■ To-do item A
Reproduce the passage of the solar PAC article between "Administrative expenditures made" and "originally filed report.", inclusive.
■ To-do item B
List every dollar amount that appears in the solar PAC article.
■ To-do item C
Write the next part of the article on the solar PAC's finance reports, picking up after its final sentence.

■ Given text
• • •
In researching Part 1 of the “Big Solar” article, we reviewed financial reports to find out more about the organizations involved in promoting solar. Reporting requirements for non-profits, such as NCCEBA and NCSEA are different than those for political campaigns and PACs, such as the NCCEBA PAC which are governed by state law and reporting requirements.
While investigating we discovered the 2014 grants made to Conservatives for Clean Energy and NCSEA by the liberal Energy Foundation even though most 2014 IRS reports for non-profits are not yet public. Moreover, it was while examining NCCEBA that we first noticed its associated PAC, the NCCEBA PAC.
Solar PAC – incompetence or trying to conceal activities?
Since political committees in North Carolina are required to report at regular intervals each year, we went directly to the NCCEBA PAC’s financial reports on the State Board of Elections website.
What we found was disturbing.
The first red flag was that, without evidence or prompting, on April 2, 2015, NCCEBA PAC amended all but their first finance disclosure reports from the last 2 years – that first report appeared to be amended in August 2013.
Below is a summary of the findings comparing the PAC’s original reports with the reports amended on April 2, 2015.
2013 Mid-year semi-annual covering January 1, 2013 – June 30, 2013
The amended report showed cash on hand at the end of the mid-year 2013 reporting period (June 30) was $300; at the beginning of the next period (July 1) they reported $2,400 cash on hand. There was no entry to explain the $2,100 discrepancy.
2013 Year End Semi-Annual covering July 1, 2013 – December 31, 2013
The original report for this reporting period showed $7,542.77 in in-kind contributions/expenditures (campaign finance rules require an inkind contribution to be simultaneously reported as a receipt and an expenditure). All six entries in this category listed the contributor as “North Carolina Clean Energy Business Alliance.” The contributions/expenditures appear to be administrative costs including PAC management fees, totaling $1,500, and $5,471.12 for room rental.
None of these contributions are included in the amended report, however. There is an in-kind contribution/expenditure that does show up in the amended report. This was $2,277.58 for a fundraising event for the Ruth Samuelson campaign committee. We were unable to find a corresponding entry in the Samuelson campaign report. Samuelson has been a long-time supporter of environmental causes and legislation and was one of the GOP House leaders who voted against the 2013 REPS reform bill.
Administrative expenditures made on behalf of a PAC by a parent organization are supposed to be reported on a separate form. In the case of NCCEBA PAC it was incorrectly reported and the required form never was used. In later amendments the transactions by the non-profit NCCEBA were omitted altogether. Somehow the management fees, which would have been paid to the Laster’s company and were initially reported as payments to the NCCEBA disappeared but the work of the PAC continued with no disclosure. Also in the initial reports and in later reports numerous contributions were reported on the date of the original fundraising event. So while the contributions remained the event expenditure by the non-profit disappeared from the record. It is of course still available on the originally filed report.
• • •
■ Information provided
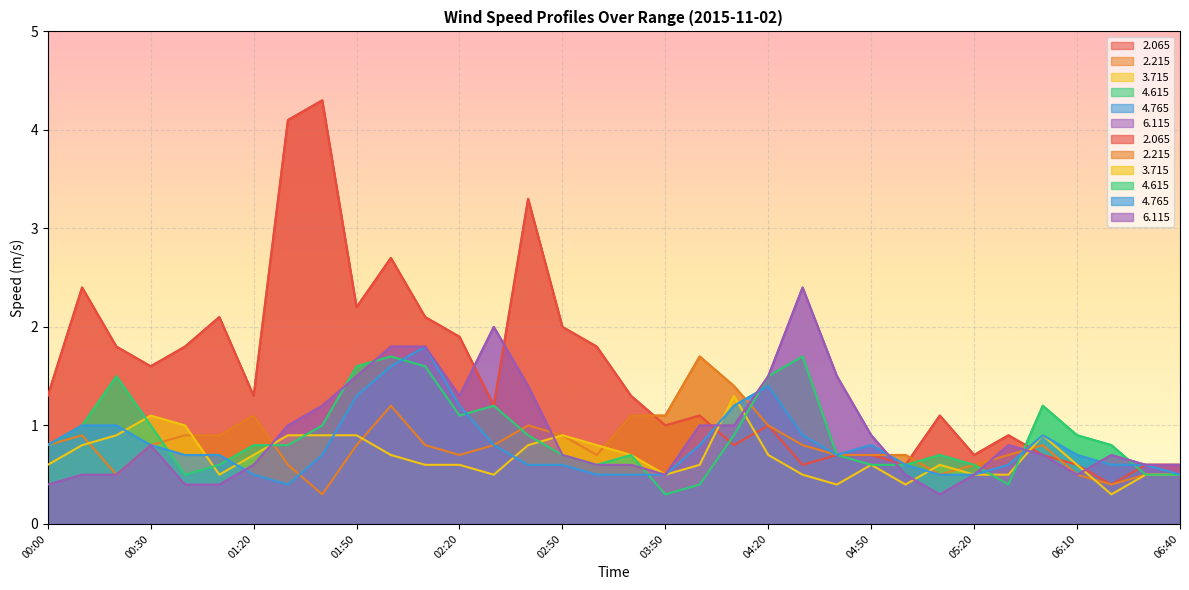

What is the sum of the   3.715 values at 02:40 and 00:20?

1.7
• • •
■ Reply A
Administrative expenditures made on behalf of a PAC by a parent organization are supposed to be reported on a separate form. In the case of NCCEBA PAC it was incorrectly reported and the required form never was used. In later amendments the transactions by the non-profit NCCEBA were omitted altogether. Somehow the management fees, which would have been paid to the Laster’s company and were initially reported as payments to the NCCEBA disappeared but the work of the PAC continued with no disclosure. Also in the initial reports and in later reports numerous contributions were reported on the date of the original fundraising event. So while the contributions remained the event expenditure by the non-profit disappeared from the record. It is of course still available on the originally filed report.

■ Reply B
$300, $2,400, $2,100, $7,542.77, $1,500, $5,471.12, $2,277.58

■ Reply C
First Quarter 2014 covering January 1, 2014 – April 19, 2014
The amended report covering the first quarter of 2014 was different from the original report in the following ways:
The amended report did not include a $1,916.61 in-kind contribution and disbursement that the original report included. In the original report the $1,916.61 contribution/disbursement was attributed to the North Carolina Clean Energy Business Alliance. The description read “Covered Cost of NCCEBA Fundraising Event”. Interesting to note, in the original report the $1,916.61 disbursement was listed twice. While this item disappeared in amended reports, it is clear from the record of contributions that there was a fundraising event on or about the date of the original reported expenditure. Again it appears that an attempt to conceal the amount of money being spent on this effort.
A more troubling matter is a disbursement in the amount of $1,000, reported as an operating expense to the Jason Saine Committee in the original report, was not included in the amended report. The original report listed the $1,000 expense as an operating expenditure not a “contribution to candidate or other committee,” indicating that this amount was used to pay for services rendered, in other words something Rep. Saine did for the PAC. While this expenditure to Rep. Saine disappeared in a later amended report, it is clear from the other omissions that some of the expenditures actually occurred but a decision was made to not report them. Rep. Saine reported this payment as a contribution on his disclosure reports but the PAC decided to omit this transaction completely.
Was this another example of not wanting to disclose, or is it simply incompetence?
Second Quarter 2014 covering April 20, 2014 – June 30, 2014
The amended report for this period showed cash on hand at beginning of the period as $19,034.84, whereas the original report showed the sum to be $22,603.30. Other changes in this report included:
An entry of $4,518.50, in the original report, was characterized as “Outside Source of Income” in the summary page of the report and was attributed to the NCCEBA for “Covered cost of NCCEBA PAC fund raising event – The Pit Restaurant, Raleigh NC” which was not included in the amended report. Because the $4,518.50 was considered an in-kind contribution, it was found in both the Receipts and Expenditures sections of the original campaign finance disclosure report but was left out entirely of the amended report.
The total amount contributed to candidates changed from $16,000 in the original report to $19,000 in the amended report. The amendment included three contributions made to party and candidate committees that were omitted from the report filed a year earlier. Those contributions in the amount of $1,000 each were made to House Dem, NC Jimmy Dixon NC and Senate Dems, NC (the two Dem notations are the House & Senate Democratic legislative Campaign committees). These three contributions equaled the $3,000 that did not appear in the original report.
The amended report was filed April 2, 2015, long after the contributions were made and the elections were over. Did the PAC leaders not want Republicans to know how much they were contributing to the democratic legislative committees until after the election?
The original report for this period also included a $32.03 electronic funds transfer operating expense which disappeared in the amended report.
Third Quarter 2014 covering July 1, 2014 – October 18, 2014
For this quarterly report, the obligatory amendment filed in April 2015 showed promise, in that on the summary page it looked like there was just one small change. On the original report the amount reported under Contributions to Candidates/Political Committees was $19,000 and on the amended report the amount was $19,500. While promising, the small evenly rounded difference belied the changes made in the amended report.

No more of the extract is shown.